++++ EXCERPT PROVIDED

America is known as “The Melting Pot of the World” for a reason. We live in a country that hosts people from all different walks of life, as well as different cultures and ethnicities. So why is it that in a place so rich in diverse cultures and history, the majority of our stories feature the same type of protagonists, the straight white male. Before I go any further, let me just say first and foremost: I am in no way condemning these characters, nor am I here to stand on a soapbox and preach. I am simply using that point as a starting platform to explain my opinions on diversity and representation, and why it is so important.
Let’s start off by attempting to answer a question that I posed earlier: why do the majority of our stories feature the same type of protagonists? The simple answer to this is the fact that white males make up the majority of America’s population, so they are a fairly easy and large group to appeal to. This is also why we have the issue in entertainment that is deemed as “whitewashing,” taking historically or well known ethnic characters and making them white. This is unfair to the rest of the people of America. Why should white males get the bulk of the representation? Again, I am in no way condemning white male characters or their fans, as I happen to be a fan of many of them.
In spite of the opinions that I’ve stated so far, I do not feel that a character has to resemble you in order for you to relate to them. Personally, I have looked up to Charlie Brown and Tommy Pickles since I was a kid, and they look nothing like me. He is a young white male, and I am a young black male. But in that same breath, there is undoubtedly something really cool and really special about seeing characters in stories that look like you. In the same way that I looked up to Charlie Brown, I also idolized characters such as Virgil Hawkins from Static Shock, John Stewart from Justice League and Cyborg from Teen Titans, all black characters. Seeing characters that looked like me, but also were well written and had strong character development always gave me a special feeling.
One issue that America faces in regards to representation, is the fact that we only see the bad. We never celebrate the good examples of anything. For as much as we have a history of stories featuring straight white males, we have branched out quite a bit in the last 10 or so years. "The Proud Family" and "That’s So Raven" were Disney shows that primarily focused on black American families, but also featured numerous white and Mexican characters. More recently, the critically acclaimed DreamWorks film "Home" featured a young black girl with curly hair, something that hadn’t really been seen before. Katniss Everdeen from the "Hunger Games" is an incredibly strong and popular female character. There are even examples outside of race and gender. The Cartoon Network show "Steven Universe" features LGBT characters, something that is unheard of in animated programming. Perhaps most historically, earlier this year the famous Barbie doll line went through a great change in order to promote diversity and healthy self-image. While Barbie dolls of different races were available for years, this initiative extended far beyond race. Barbie dolls now include different body types such as petite and curvy, as well as numerous new skin tones and hair styles.The importance of representation and diversity cannot be understated. As a child or even an adult growing up in America, it can be incredibly inspiring to see well written characters that look like you, and go through similar personal issues. Seeing these characters overcome their issues can go a long way toward helping us with ours.

++++++++

Reproduce word for word the part of the essay on diversity and representation above that starts with the words "In spite of" and ends with "a special feeling.".

++++ DATA TO EXAMINE

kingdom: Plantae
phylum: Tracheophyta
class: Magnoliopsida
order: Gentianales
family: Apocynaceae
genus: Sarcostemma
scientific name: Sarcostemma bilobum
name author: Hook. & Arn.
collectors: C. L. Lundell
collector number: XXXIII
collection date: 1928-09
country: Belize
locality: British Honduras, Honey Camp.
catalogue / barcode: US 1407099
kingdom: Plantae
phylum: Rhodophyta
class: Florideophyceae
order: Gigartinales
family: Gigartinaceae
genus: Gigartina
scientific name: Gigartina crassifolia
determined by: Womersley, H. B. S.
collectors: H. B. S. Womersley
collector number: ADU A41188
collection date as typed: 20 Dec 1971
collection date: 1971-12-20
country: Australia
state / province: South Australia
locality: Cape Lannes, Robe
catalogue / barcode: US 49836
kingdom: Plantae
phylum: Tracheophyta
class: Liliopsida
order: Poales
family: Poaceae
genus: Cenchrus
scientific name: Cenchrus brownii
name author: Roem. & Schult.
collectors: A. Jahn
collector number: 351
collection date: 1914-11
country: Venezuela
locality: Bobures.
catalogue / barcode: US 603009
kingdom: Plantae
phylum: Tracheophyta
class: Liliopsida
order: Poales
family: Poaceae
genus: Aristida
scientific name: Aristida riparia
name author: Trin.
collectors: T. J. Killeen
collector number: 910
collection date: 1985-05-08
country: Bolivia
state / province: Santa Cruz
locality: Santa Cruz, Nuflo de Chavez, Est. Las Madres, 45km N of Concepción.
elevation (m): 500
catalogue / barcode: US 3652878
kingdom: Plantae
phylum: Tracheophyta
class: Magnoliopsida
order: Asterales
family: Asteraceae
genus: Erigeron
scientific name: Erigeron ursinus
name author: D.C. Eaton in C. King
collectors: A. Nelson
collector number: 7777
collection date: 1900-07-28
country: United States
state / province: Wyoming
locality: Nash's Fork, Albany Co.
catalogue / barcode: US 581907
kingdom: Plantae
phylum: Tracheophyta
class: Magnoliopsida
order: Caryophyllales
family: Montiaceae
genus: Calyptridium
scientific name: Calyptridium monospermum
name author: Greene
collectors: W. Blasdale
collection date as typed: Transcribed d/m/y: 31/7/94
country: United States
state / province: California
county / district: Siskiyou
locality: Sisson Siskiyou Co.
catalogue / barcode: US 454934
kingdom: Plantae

++++++++

RESULT OF THIS EXERCISE
In spite of the opinions that I’ve stated so far, I do not feel that a character has to resemble you in order for you to relate to them. Personally, I have looked up to Charlie Brown and Tommy Pickles since I was a kid, and they look nothing like me. He is a young white male, and I am a young black male. But in that same breath, there is undoubtedly something really cool and really special about seeing characters in stories that look like you. In the same way that I looked up to Charlie Brown, I also idolized characters such as Virgil Hawkins from Static Shock, John Stewart from Justice League and Cyborg from Teen Titans, all black characters. Seeing characters that looked like me, but also were well written and had strong character development always gave me a special feeling.